学習課題:
#1 産業用ロボットの特別教育についての文章から、「この記事では、産業用ロボット」から「は発行しない場合もあります)」までのすべてを一字一句違えずに再現しなさい。
#2 リストのうち、「x=0.08, x=0.139, x=0.198, x=0.257, x=0.375, x=0.492」を含む行から「What is the total value across all series at IP.MI?」を含む行までのすべてを、両端の行も含めてそのまま書き出しなさい。

文書抜粋:
2024.02.22
お知らせ人手不足解消や生産性の向上に貢献する産業用ロボットですが、適切な運用が行われない場合、労働者を危険にさらす可能性もあります。そのため事業者は労働災害防止を目的として、労働者に「特別教育」を行わなければなりません。
この記事では、産業用ロボットに関する特別教育の内容や費用、開催場所について解説します。
産業用ロボットの特別教育とは?
「特別教育」とは、一定の危険や有害性が伴う業務を行う労働者に対し、事業者が施さなければならない安全や衛生を目的とした教育のことです。特別教育は、労働者の安全と衛生についての基準を定めた「労働安全衛生法(安衛法)」の第59条第3項によって言及されています。
労働安全衛生法第59条第3項 事業者は、危険又は有害な業務で、厚生労働省令で定めるものに労働者をつかせるときは、厚生労働省令で定めるところにより、当該業務に関する安全又は衛生のための特別の教育を行なわなければならない。 |
安衛法の事項を具体的に定めた「労働安全衛生規則(安衛則)」によると、産業用ロボットを用いる業務も特別教育の対象です。
特別教育の対象者はロボットに少しでも関わる可能性のある労働者全てで、実際にロボットに触れる人物だけでなく、作業を監視する人物なども含まれます。未修が発覚すると、業務停止措置や「6か月以下の懲役又は50万円以下の罰金」が科される場合があるので注意しましょう。
履修歴は一種の国家資格として扱われるため、履歴書にも記載可能です。(修了証は開催場所によっては発行しない場合もあります)
特別教育なしでロボットが使用できる場合
産業用ロボットとは異なり、「協働ロボット」なら特別教育なしで使用可能です。協働ロボットは2013年(平成25年)の安衛則の改正によって新たに登場したカテゴリーで、以下のような特徴のものが該当します。
協働ロボットの特徴 ・定格出力が80w以下のモーターを使用している、あるいは80w以上のモーターが使われているがISO規格の準じた措置がとられている ・労働者への特別教育が不要 ・機体周囲の柵や囲いの設置などの安全措置が不要 |
協働ロボットはあくまでも人間との協働が前提なので、産業用ロボットのように作業工程の完全な無人化はできません。しかし低出力で事故のリスクが小さいため、従来の生産ラインを維持したまま業務改善を行えます。

入力データ:
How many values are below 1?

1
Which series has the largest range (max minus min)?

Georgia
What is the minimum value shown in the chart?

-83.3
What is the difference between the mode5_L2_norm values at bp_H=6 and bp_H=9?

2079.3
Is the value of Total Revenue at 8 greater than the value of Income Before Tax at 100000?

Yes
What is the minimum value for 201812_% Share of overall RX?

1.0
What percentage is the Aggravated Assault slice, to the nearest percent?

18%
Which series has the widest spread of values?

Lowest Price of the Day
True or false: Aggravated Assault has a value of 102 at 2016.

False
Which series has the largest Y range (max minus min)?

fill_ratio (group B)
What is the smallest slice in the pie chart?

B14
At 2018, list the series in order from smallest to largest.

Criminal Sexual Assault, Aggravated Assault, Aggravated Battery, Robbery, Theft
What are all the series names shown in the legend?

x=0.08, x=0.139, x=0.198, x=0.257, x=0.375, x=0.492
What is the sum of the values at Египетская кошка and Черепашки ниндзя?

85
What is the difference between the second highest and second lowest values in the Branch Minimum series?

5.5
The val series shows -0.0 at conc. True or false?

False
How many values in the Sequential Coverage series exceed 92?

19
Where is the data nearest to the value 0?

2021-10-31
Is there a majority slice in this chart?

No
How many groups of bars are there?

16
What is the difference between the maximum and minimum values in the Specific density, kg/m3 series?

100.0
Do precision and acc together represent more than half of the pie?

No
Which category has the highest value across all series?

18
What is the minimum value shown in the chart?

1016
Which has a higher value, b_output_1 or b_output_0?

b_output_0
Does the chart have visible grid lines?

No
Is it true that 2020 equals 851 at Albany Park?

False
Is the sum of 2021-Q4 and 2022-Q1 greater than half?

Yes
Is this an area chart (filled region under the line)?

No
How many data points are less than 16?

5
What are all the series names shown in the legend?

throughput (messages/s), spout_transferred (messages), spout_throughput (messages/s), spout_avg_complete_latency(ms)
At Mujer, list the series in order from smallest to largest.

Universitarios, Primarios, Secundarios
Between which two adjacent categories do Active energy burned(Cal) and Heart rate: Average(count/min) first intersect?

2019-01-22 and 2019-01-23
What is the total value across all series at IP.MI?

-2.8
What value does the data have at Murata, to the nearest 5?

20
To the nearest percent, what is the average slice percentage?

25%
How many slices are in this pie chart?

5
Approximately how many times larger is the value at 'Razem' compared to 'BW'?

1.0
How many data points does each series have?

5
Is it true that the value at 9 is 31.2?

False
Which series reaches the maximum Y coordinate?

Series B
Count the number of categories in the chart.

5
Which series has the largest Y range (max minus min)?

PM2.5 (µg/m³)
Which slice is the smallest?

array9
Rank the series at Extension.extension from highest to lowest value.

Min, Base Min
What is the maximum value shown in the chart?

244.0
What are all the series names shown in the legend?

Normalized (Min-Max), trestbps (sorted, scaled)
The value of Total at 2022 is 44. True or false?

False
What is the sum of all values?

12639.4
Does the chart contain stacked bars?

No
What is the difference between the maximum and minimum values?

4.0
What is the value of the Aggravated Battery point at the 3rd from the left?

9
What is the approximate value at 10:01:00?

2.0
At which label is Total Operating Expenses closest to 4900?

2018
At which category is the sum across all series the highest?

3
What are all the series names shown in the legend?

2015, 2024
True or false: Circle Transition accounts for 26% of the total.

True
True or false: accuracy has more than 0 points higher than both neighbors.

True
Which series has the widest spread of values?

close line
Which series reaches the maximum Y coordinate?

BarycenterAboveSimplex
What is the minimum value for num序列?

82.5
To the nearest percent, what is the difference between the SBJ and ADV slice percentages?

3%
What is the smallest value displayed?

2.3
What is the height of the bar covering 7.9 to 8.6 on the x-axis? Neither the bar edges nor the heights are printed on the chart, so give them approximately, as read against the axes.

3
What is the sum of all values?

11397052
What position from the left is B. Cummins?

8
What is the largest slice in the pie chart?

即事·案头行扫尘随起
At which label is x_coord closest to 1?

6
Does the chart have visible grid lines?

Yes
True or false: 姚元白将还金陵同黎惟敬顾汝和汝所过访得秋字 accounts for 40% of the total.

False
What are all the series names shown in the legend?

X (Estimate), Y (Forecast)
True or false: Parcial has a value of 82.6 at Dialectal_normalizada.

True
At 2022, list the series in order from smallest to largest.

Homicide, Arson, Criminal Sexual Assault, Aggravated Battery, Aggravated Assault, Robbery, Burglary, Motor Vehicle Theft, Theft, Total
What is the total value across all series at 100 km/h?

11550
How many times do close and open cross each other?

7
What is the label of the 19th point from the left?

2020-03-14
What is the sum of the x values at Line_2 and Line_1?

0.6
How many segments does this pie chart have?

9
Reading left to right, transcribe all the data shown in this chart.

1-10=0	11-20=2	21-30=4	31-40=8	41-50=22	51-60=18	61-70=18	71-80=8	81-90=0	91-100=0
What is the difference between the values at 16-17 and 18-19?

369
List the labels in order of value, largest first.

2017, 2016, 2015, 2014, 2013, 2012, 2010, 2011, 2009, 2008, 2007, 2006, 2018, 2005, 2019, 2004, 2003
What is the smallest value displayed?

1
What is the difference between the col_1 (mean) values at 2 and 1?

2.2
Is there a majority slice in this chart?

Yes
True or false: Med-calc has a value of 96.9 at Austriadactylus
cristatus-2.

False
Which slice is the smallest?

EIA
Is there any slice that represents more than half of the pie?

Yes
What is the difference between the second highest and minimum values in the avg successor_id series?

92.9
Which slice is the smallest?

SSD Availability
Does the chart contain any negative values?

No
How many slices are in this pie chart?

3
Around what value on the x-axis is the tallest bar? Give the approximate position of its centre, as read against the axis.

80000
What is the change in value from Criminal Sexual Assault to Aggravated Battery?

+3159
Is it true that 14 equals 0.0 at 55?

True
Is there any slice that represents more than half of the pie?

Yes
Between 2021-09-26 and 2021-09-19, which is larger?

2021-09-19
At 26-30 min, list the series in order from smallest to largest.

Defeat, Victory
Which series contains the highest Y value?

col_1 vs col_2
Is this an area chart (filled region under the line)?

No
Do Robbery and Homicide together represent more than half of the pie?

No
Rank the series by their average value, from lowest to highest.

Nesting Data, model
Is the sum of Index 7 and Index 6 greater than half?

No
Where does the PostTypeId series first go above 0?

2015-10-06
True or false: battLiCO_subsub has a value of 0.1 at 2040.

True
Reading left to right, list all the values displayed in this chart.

解答例:
#1
この記事では、産業用ロボットに関する特別教育の内容や費用、開催場所について解説します。
産業用ロボットの特別教育とは?
「特別教育」とは、一定の危険や有害性が伴う業務を行う労働者に対し、事業者が施さなければならない安全や衛生を目的とした教育のことです。特別教育は、労働者の安全と衛生についての基準を定めた「労働安全衛生法(安衛法)」の第59条第3項によって言及されています。
労働安全衛生法第59条第3項 事業者は、危険又は有害な業務で、厚生労働省令で定めるものに労働者をつかせるときは、厚生労働省令で定めるところにより、当該業務に関する安全又は衛生のための特別の教育を行なわなければならない。 |
安衛法の事項を具体的に定めた「労働安全衛生規則(安衛則)」によると、産業用ロボットを用いる業務も特別教育の対象です。
特別教育の対象者はロボットに少しでも関わる可能性のある労働者全てで、実際にロボットに触れる人物だけでなく、作業を監視する人物なども含まれます。未修が発覚すると、業務停止措置や「6か月以下の懲役又は50万円以下の罰金」が科される場合があるので注意しましょう。
履修歴は一種の国家資格として扱われるため、履歴書にも記載可能です。(修了証は開催場所によっては発行しない場合もあります)

#2
x=0.08, x=0.139, x=0.198, x=0.257, x=0.375, x=0.492
What is the sum of the values at Египетская кошка and Черепашки ниндзя?

85
What is the difference between the second highest and second lowest values in the Branch Minimum series?

5.5
The val series shows -0.0 at conc. True or false?

False
How many values in the Sequential Coverage series exceed 92?

19
Where is the data nearest to the value 0?

2021-10-31
Is there a majority slice in this chart?

No
How many groups of bars are there?

16
What is the difference between the maximum and minimum values in the Specific density, kg/m3 series?

100.0
Do precision and acc together represent more than half of the pie?

No
Which category has the highest value across all series?

18
What is the minimum value shown in the chart?

1016
Which has a higher value, b_output_1 or b_output_0?

b_output_0
Does the chart have visible grid lines?

No
Is it true that 2020 equals 851 at Albany Park?

False
Is the sum of 2021-Q4 and 2022-Q1 greater than half?

Yes
Is this an area chart (filled region under the line)?

No
How many data points are less than 16?

5
What are all the series names shown in the legend?

throughput (messages/s), spout_transferred (messages), spout_throughput (messages/s), spout_avg_complete_latency(ms)
At Mujer, list the series in order from smallest to largest.

Universitarios, Primarios, Secundarios
Between which two adjacent categories do Active energy burned(Cal) and Heart rate: Average(count/min) first intersect?

2019-01-22 and 2019-01-23
What is the total value across all series at IP.MI?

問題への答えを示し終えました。